### Exercise goal
What you return should be only the lines starting at the one that contains "- cereal bowl [301,358,389,417]" and running to the end of the listing, exactly as written, minus any pictures.
"""
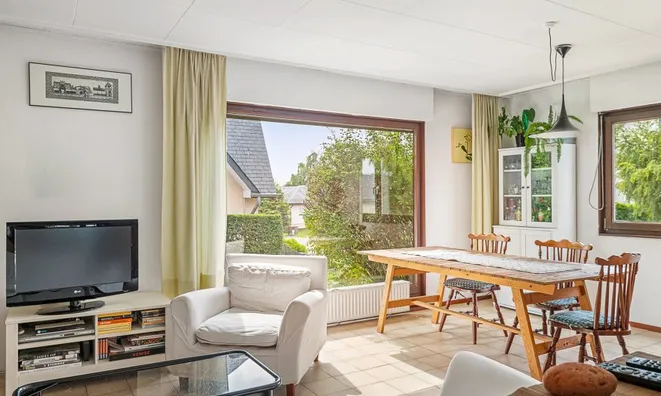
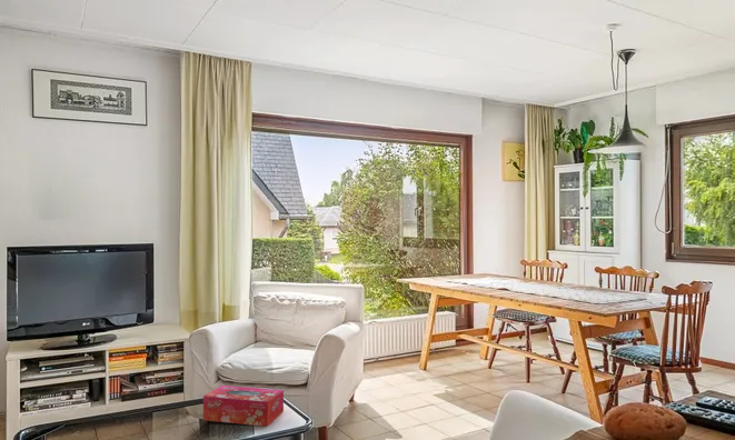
+ tissue box [202,384,285,428]
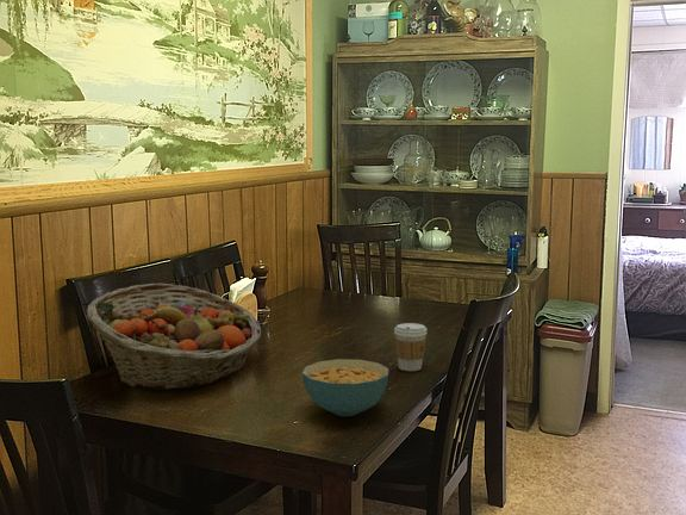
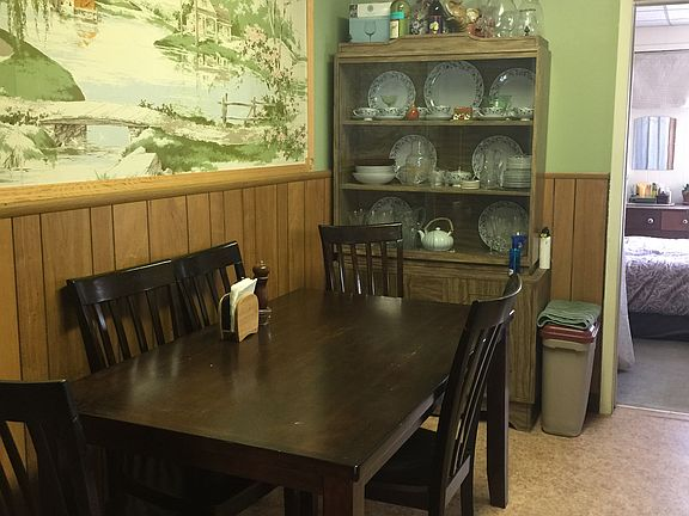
- cereal bowl [301,358,389,417]
- fruit basket [86,283,262,391]
- coffee cup [393,322,428,372]
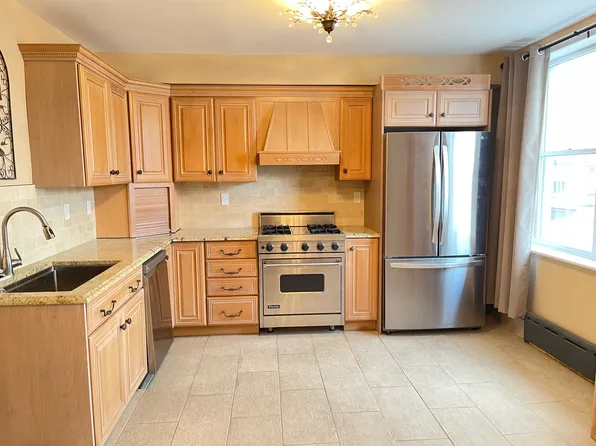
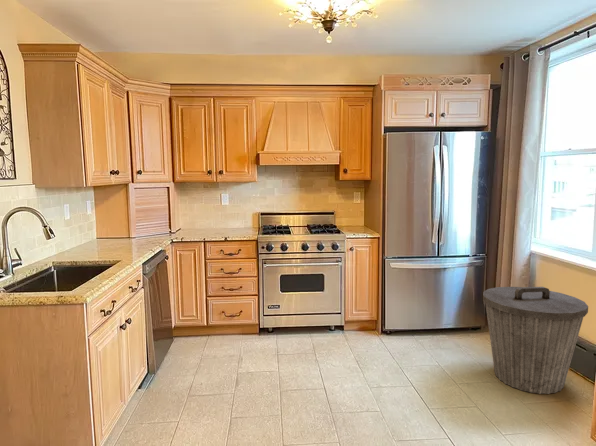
+ trash can [482,286,589,395]
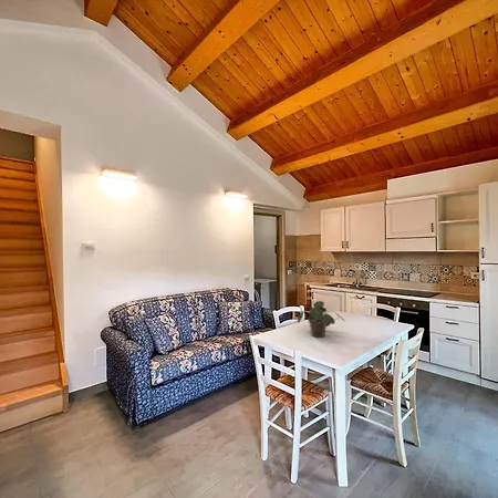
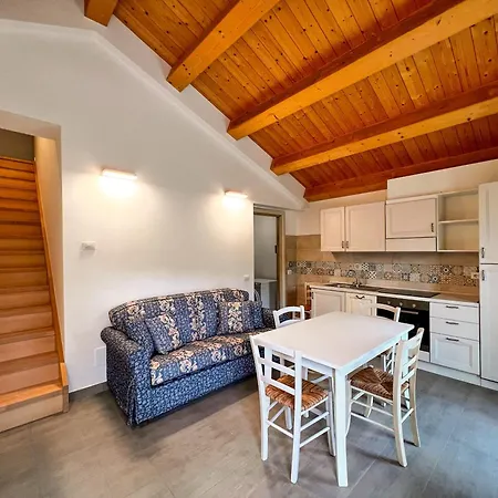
- potted plant [297,300,346,339]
"""
### Result for this exercise
- cereal bowl [301,358,389,417]
- fruit basket [86,283,262,391]
- coffee cup [393,322,428,372]
+ trash can [482,286,589,395]
- potted plant [297,300,346,339]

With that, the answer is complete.